DOCUMENT PASSAGE
╭──
4. Its ease of use and effectiveness, compared to previous methods, pleases the user.

August 20, 2014 10:41 am

Joe Wooten says:
August 20, 2014 at 10:02 am
I’ll consider eating bugs when I see Algore, Mann, and the rest of the warmistas make them a regular part of their diet and can prove it……….
—————————————————————————————————————————–
I dunno. I think Algore will pretty much eat ANYTHING.

rogerknights
August 20, 2014 10:43 am

Oldseadog says:
August 20, 2014 at 8:25 am
Jings, which word put my post into “waiting for moderation”?

Probably “Hollyrood”. I suspect WP is flagging every word that isn’t in its dictionary.

more soylent green!
August 20, 2014 10:48 am

Shark Tank is way ahead of you here: https://www.youtube.com/watch?v=ttehcPYX-wU
If I recall correctly, everybody in Shark Tank passed on funding. However, the publicity alone has really helped move the product: http://sharktanksuccess.blogspot.com/2014/03/cricket-energy-bars.html

August 20, 2014 10:52 am

James Hastings-Trew says:
It’s too early to comment coherently. I need another cup of Soylent Brown.
╰──
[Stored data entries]
╭──
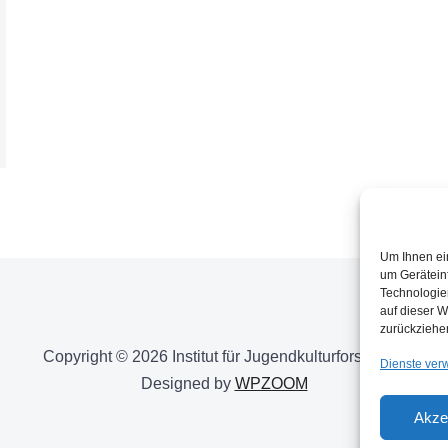
Um Ihnen ei
um Gerätein
Technologie
auf dieser W
zurückziehe
Copyright © 2026 Institut für Jugendkulturforschung
Dienste ver
Designed by
WPZOOM
Akze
╰──
WHAT THE TASK ASKS
Edit the comment thread from "Shark Tank is" down to "of Soylent Brown.", putting "snack" in place of "product". Work from the text alone.

EXERCISE ANSWER
Shark Tank is way ahead of you here: https://www.youtube.com/watch?v=ttehcPYX-wU
If I recall correctly, everybody in Shark Tank passed on funding. However, the publicity alone has really helped move the snack: http://sharktanksuccess.blogspot.com/2014/03/cricket-energy-bars.html

August 20, 2014 10:52 am

James Hastings-Trew says:
It’s too early to comment coherently. I need another cup of Soylent Brown.